In the midst of Roy’s grids of points, sometimes extending beyond their boundaries, splotches and clouds of color grow and spread. At the grid’s boundaries a glowing, almost electric light appears, it seems as though Roy is trying to visualize coming-into-being itself. Seldom, but repeatedly in 1987/88 there is a suggestion of landscapes. All these appearences are fluid and ephemeral, spontaneous and intangible. At times it seems as though Roy were recreating the non-representational, mystcal nature-romanticism of the great pioneer William Turner (1775 – 1851).
The important point is that Roy displays these irrational, auric elements in a conscious and controlled fashion, thus doing justice to the double meaning of the concept of „poetry“. Today we associate „poetry“ with mood, feeling and enchantment, but in ist Greek roots the word means to create, to produce with a particular technique.

Roy use three methods to create the cloudy, indefinite and fluctuating element in his paintings, which the viewer can easily follow. First, Tachistic brush strokes – am archaic method in his modern context, which he soon leaves behind; second, superimposition of two grids, one offset from the other; and third, a concentration of a certain color in particular zones of the grid, which strenghtens its chromatic intensity.

No Premature Reconciliation

I could well imagine that some might interpret Roy`s leaning towards the indeterminate and imponderable as a suggestion of treason against the Constructivist movement, or at least as an example of the softening influences to which a movement is exposed when it has reached full acceptance and thus passed its zenith.
And yet Paul Lohse (1902-1988) of Zurich, that most strict of all strict Constructivists, displays the same tendencies.

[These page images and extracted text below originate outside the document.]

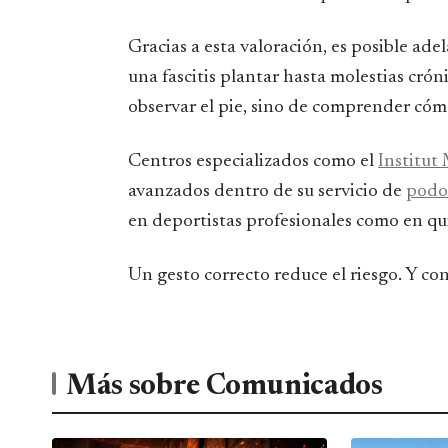
Gracias a esta valoración, es posible ade
una fascitis plantar hasta molestias crón
observar el pie, sino de comprender cóm
Centros especializados como el
Institut
avanzados dentro de su servicio de
podo
en deportistas profesionales como en qu
Un gesto correcto reduce el riesgo. Y co
Más sobre Comunicados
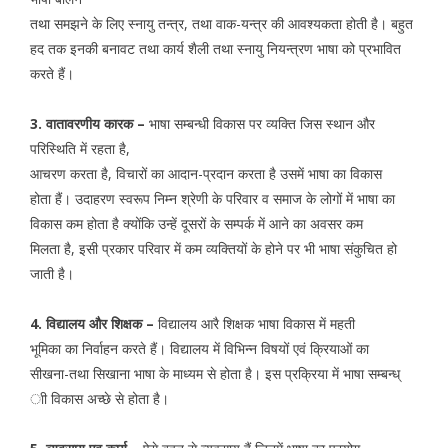
तथा समझने के लिए स्नायु तन्त्र, तथा वाक-यन्त्र की आवश्यकता होती है। बहुत
हद तक इनकी बनावट तथा कार्य शैली तथा स्नायु नियन्त्रण भाषा को प्रभावित
करते हैं।
3. वातावरणीय कारक –
भाषा सम्बन्धी विकास पर व्यक्ति जिस स्थान और
परिस्थिति में रहता है,
आचरण करता है, विचारों का आदान-प्रदान करता है उसमें भाषा का विकास
होता हैं। उदाहरण स्वरूप निम्न श्रेणी के परिवार व समाज के लोगों में भाषा का
विकास कम होता है क्योंकि उन्हें दूसरों के सम्पर्क में आने का अवसर कम
मिलता है, इसी प्रकार परिवार में कम व्यक्तियों के होने पर भी भाषा संकुचित हो
जाती है।
4. विद्यालय और शिक्षक –
विद्यालय आरै शिक्षक भाषा विकास में महती
भूमिका का निर्वाहन करते हैं। विद्यालय में विभिन्न विषयों एवं क्रियाओं का
सीखना-तथा सिखाना भाषा के माध्यम से होता है। इस प्रक्रिया में भाषा सम्बन्ध्
ाी विकास अच्छे से होता है।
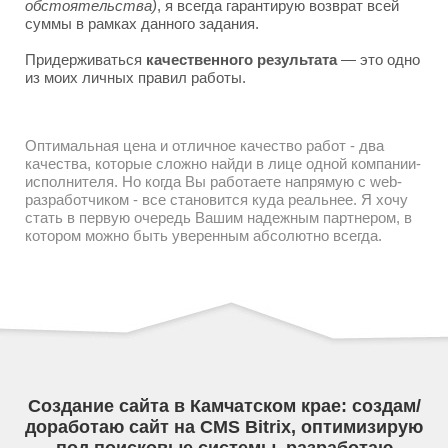
обстоятельства)
, я всегда гарантирую возврат всей
суммы в рамках данного задания.
Придерживаться
качественного результата
— это одно
из моих личных правил работы.
Оптимальная цена и отличное качество работ - два
качества, которые сложно найди в лице одной компании-
исполнителя. Но когда Вы работаете напрямую с web-
разработчиком - все становится куда реальнее. Я хочу
стать в первую очередь Вашим надежным партнером, в
котором можно быть уверенным абсолютно всегда.
Создание сайта в Камчатском крае: создам/
доработаю сайт на CMS Bitrix, оптимизирую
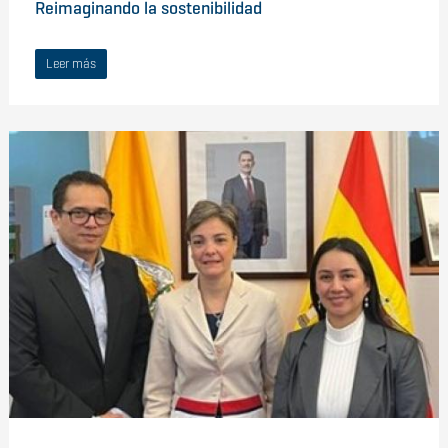
Reimaginando la sostenibilidad
Leer más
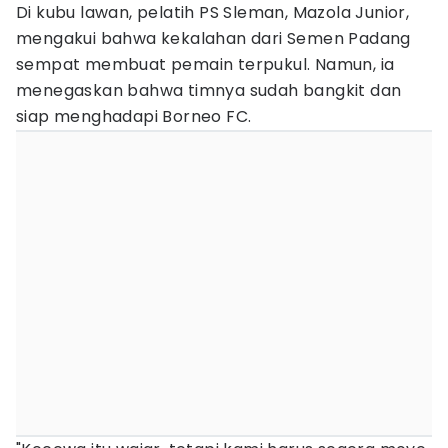
Di kubu lawan, pelatih PS Sleman, Mazola Junior,
mengakui bahwa kekalahan dari Semen Padang
sempat membuat pemain terpukul. Namun, ia
menegaskan bahwa timnya sudah bangkit dan
siap menghadapi Borneo FC.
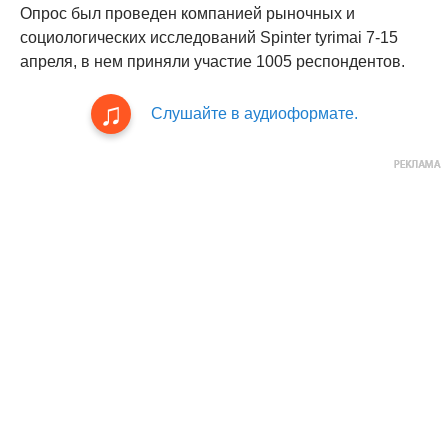
Опрос был проведен компанией рыночных и
социологических исследований Spinter tyrimai 7-15
апреля, в нем приняли участие 1005 респондентов.
Слушайте в аудиоформате.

In his paintings of the Sixties and Seventies he had already covered the image with up to 900 densely woven squares of color. These systematic arrangements project a downright Tachistic and sponaneous chromatic feeling, even though they are laid down with a definite system in mind.
Lohse quite intentionally designed this leap from the rational into the irrational. In his „Lines of Development 1943-84)“, which Roy, by the way, has
quoted, we find the following: „We have left the tried and tested constellations and enetred into the space of the unknown.“

If we examine the matter more closely, we find that Lohse is not even an exeption, and thus we find Roy in good company. To take another example, Karl Gerstner, a Constructivist born in 1930, has put much thought into the seemingly unbridgeable opposites of emotion and logic, spontaneity and planning.
And yet he considers these contrasting elements, which are usually seen as irreconcilable antitheses, to be complementary positions. He is fond of supporting this thesis with examples from intellectual history, such as this quote from the Romanticist Wilhelm Schlegel’s „Athaneum Fragments“: „We can readily understand that it is premature to call poetry or prose ‘art’ before they have reached the point of constructing their works wholly from first principles.“

And yet perhaps we can discern another principle in the art of Reinhard Roy, one that would appear to be reserved to the third or fourth generation of
Constructivists. With Reinhard Roy, Constructivist art has entered the phase of enjoyment. His predecessors, or at least the first two generations of the movement, could not afford such a relaxed approach – for their strength was applied wholly towardsthe difficult problem of achieving recognition for their credo in society.